HOW TO COMPLETE THIS TASK: Copy each line from the data that has the word "format" in it.

PROVIDED DATA:
+---+

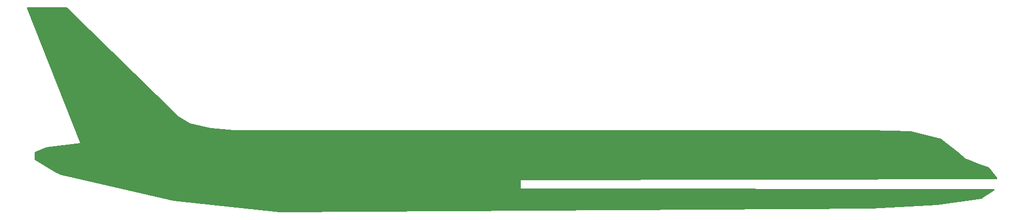
<source format=gtl>
%TF.GenerationSoftware,KiCad,Pcbnew,7.0.10*%
%TF.CreationDate,2024-11-15T18:21:46-05:00*%
%TF.ProjectId,plane_side_view,706c616e-655f-4736-9964-655f76696577,rev?*%
%TF.SameCoordinates,Original*%
%TF.FileFunction,Copper,L1,Top*%
%TF.FilePolarity,Positive*%
%FSLAX46Y46*%
G04 Gerber Fmt 4.6, Leading zero omitted, Abs format (unit mm)*
G04 Created by KiCad (PCBNEW 7.0.10) date 2024-11-15 18:21:46*
%MOMM*%
%LPD*%
G01*
G04 APERTURE LIST*
%TA.AperFunction,ViaPad*%
%ADD10C,0.800000*%
%TD*%
G04 APERTURE END LIST*
D10*
%TO.N,GND*%
X74930000Y-73660000D03*
X87630000Y-73660000D03*
X101600000Y-73660000D03*
X110490000Y-73660000D03*
X116840000Y-73660000D03*
%TD*%
%TA.AperFunction,Conductor*%
%TO.N,GND*%
G36*
X44721244Y-44470185D02*
G01*
X44740713Y-44485661D01*
X63077146Y-62341115D01*
X63079533Y-62343830D01*
X63081563Y-62345639D01*
X63084004Y-62347944D01*
X63086762Y-62349653D01*
X63090093Y-62351841D01*
X63093064Y-62353316D01*
X64941498Y-63470838D01*
X64944972Y-63473113D01*
X64945910Y-63473483D01*
X64950110Y-63474262D01*
X68279626Y-64224256D01*
X68280310Y-64224410D01*
X68284089Y-64225376D01*
X68288049Y-64225590D01*
X72162298Y-64555072D01*
X72167584Y-64555828D01*
X72171217Y-64555983D01*
X72176564Y-64555685D01*
X176075533Y-64555685D01*
X176079447Y-64555747D01*
X176183478Y-64559032D01*
X182866659Y-64770078D01*
X182892808Y-64773717D01*
X187932660Y-66033679D01*
X187981350Y-66058206D01*
X190542898Y-68164954D01*
X191821869Y-69216845D01*
X191826453Y-69221004D01*
X191827166Y-69221338D01*
X191832958Y-69223412D01*
X192516916Y-69511510D01*
X193925248Y-70104731D01*
X193929903Y-70107028D01*
X193934403Y-70108721D01*
X193939414Y-70110059D01*
X195647941Y-70677932D01*
X195705350Y-70717756D01*
X195707901Y-70721030D01*
X196969984Y-72397729D01*
X196994573Y-72463128D01*
X196979902Y-72531440D01*
X196930627Y-72580976D01*
X196871235Y-72596301D01*
X119037141Y-72798548D01*
X119035515Y-72798541D01*
X119033303Y-72798517D01*
X119032936Y-72798661D01*
X119032918Y-72798673D01*
X119032917Y-72798675D01*
X119032913Y-72798678D01*
X119032904Y-72798691D01*
X119032758Y-72799060D01*
X119032771Y-72801167D01*
X119032770Y-72802852D01*
X119022848Y-74132932D01*
X119022561Y-74134373D01*
X119022630Y-74157157D01*
X119022683Y-74157300D01*
X119046618Y-74157457D01*
X119047523Y-74157280D01*
X196472379Y-74216340D01*
X196539403Y-74236076D01*
X196585118Y-74288915D01*
X196595008Y-74358081D01*
X196565935Y-74421614D01*
X196540741Y-74443731D01*
X194511259Y-75787497D01*
X194459893Y-75806923D01*
X187194852Y-76817921D01*
X187185087Y-76818887D01*
X176405262Y-77456901D01*
X176398684Y-77457116D01*
X79614040Y-78041097D01*
X79600224Y-78040408D01*
X62237615Y-76200303D01*
X62222715Y-76197799D01*
X43821832Y-71937685D01*
X43804303Y-71932232D01*
X43615884Y-71857916D01*
X43485273Y-71805857D01*
X43421747Y-71780537D01*
X43421324Y-71780368D01*
X43229407Y-71703054D01*
X43228976Y-71702879D01*
X43048587Y-71629421D01*
X43031609Y-71620939D01*
X39511863Y-69511510D01*
X39464479Y-69460163D01*
X39451607Y-69405149D01*
X39451607Y-68249879D01*
X39471292Y-68182840D01*
X39524096Y-68137085D01*
X39529995Y-68134573D01*
X41388081Y-67399571D01*
X41417938Y-67391882D01*
X46888424Y-66691224D01*
X46895633Y-66690826D01*
X46897501Y-66690086D01*
X46897503Y-66690087D01*
X46897504Y-66690085D01*
X46897893Y-66689932D01*
X46897840Y-66689517D01*
X46897841Y-66689515D01*
X46897839Y-66689513D01*
X46897586Y-66687510D01*
X46894435Y-66680974D01*
X38167828Y-44620110D01*
X38161474Y-44550532D01*
X38193745Y-44488561D01*
X38254397Y-44453876D01*
X38283135Y-44450500D01*
X44654205Y-44450500D01*
X44721244Y-44470185D01*
G37*
%TD.AperFunction*%
%TD*%
M02*

</source>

+---+

YOUR RESPONSE:
<source format=gtl>
G04 Gerber Fmt 4.6, Leading zero omitted, Abs format (unit mm)*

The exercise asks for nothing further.